Smart goes all-electric

Government rebates for all-electric vehicles have led to Smart ditching its gas-powered version in Canada, leaving the fun-to-drive EV as the only available option for 2018.

The Swiss security guard was polite but firm. "You cannot park here," he said. "Go away! Go away, ASAP!"

I could hardly have looked less threatening, with a bright green Smart car, but rules are rules, especially here in Switzerland. The little electric runabout was on the sidewalk, after all, posing for a tourist photo, right in front of the gates to the United Nations main complex. I moved the car, ASAP. It wasn't difficult to find another parking space – legally, this time.

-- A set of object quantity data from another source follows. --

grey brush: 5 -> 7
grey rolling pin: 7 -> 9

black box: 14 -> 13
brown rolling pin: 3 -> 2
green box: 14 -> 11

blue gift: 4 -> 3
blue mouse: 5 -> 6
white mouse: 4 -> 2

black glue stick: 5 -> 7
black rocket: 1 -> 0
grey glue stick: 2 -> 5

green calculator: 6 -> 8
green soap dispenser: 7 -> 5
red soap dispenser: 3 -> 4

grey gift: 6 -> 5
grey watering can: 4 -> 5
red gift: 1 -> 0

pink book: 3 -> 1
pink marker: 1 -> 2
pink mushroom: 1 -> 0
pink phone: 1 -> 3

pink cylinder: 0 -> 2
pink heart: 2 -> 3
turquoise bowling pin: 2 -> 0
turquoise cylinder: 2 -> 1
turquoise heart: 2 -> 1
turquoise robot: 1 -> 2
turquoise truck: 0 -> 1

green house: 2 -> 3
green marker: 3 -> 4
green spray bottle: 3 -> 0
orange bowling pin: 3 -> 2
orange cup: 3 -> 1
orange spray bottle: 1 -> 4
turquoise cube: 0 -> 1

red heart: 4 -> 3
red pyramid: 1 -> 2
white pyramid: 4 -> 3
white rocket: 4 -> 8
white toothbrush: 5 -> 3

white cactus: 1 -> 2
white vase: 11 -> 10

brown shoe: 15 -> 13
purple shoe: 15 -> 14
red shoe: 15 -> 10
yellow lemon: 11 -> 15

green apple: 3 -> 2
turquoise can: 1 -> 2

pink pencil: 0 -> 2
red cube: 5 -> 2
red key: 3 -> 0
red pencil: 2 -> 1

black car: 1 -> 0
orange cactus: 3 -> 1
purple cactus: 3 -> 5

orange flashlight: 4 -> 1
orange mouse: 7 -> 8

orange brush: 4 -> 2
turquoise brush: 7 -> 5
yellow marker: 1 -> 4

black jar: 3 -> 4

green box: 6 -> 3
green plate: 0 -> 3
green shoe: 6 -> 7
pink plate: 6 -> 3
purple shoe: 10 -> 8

He hadn't heard me coming because, yes, the Smart is all-electric and, for the 2018 model year, that's the only Smart we'll be able to buy in Canada

"In 2014, every third car sold in Canada was already electric. That's where market demand was headed, so we made the decision to position the car as electric-only," says Rouven Remp, Smart's product manager for its electric-drive cars. "Things are developing, and we believe that as soon as we get to a certain point, it makes sense to make the switch to position the brand for the future in the right way."

That "certain point" is helped considerably by government incentives. The little Smart EV is not cheap – the cabriolet will cost $31,800 when it lands in showrooms in October. That's roughly $10,000 more than its gas-powered sibling, so taxpayer-funded rebates make all the difference. In Canada, only Ontario, Quebec and British Columbia offer rebates – $8,500, $8,000 and $5,000 respectively – and they cut a chunk out of the premium. The coupe will begin at around $28,800 before rebates, though don't expect to see many privately-owned Smarts in the rest of Canada.

It's no different elsewhere. Smart will also only sell EVs in Norway, where there is no sales tax for an electric car, yet there are huge duties on conventionally-powered cars. It helps that there is also plentiful and cheap electricity available. In Spain, sales shot from 40 electric Smarts a year to around 1,000 as soon as the government offered rebates of €5,300, which is about the price difference between the two powertrains. As everywhere, the spirit may be willing, but it's money that talks.

If you still want a gas-powered Smart car in Canada, dealers may still have some in stock, but they won't be getting any more. It hasn't been selling well in North America, although a worldwide sales record was set last year. Germany, Italy and China are the largest markets, with more than 144,000 Smarts sold between them. As Remp says, the electric version has been gaining in popularity since its introduction in 2007 as rebates make it more competitive; it's helped by its visibility as a rental-by-the-minute in the Car2Go car-sharing program.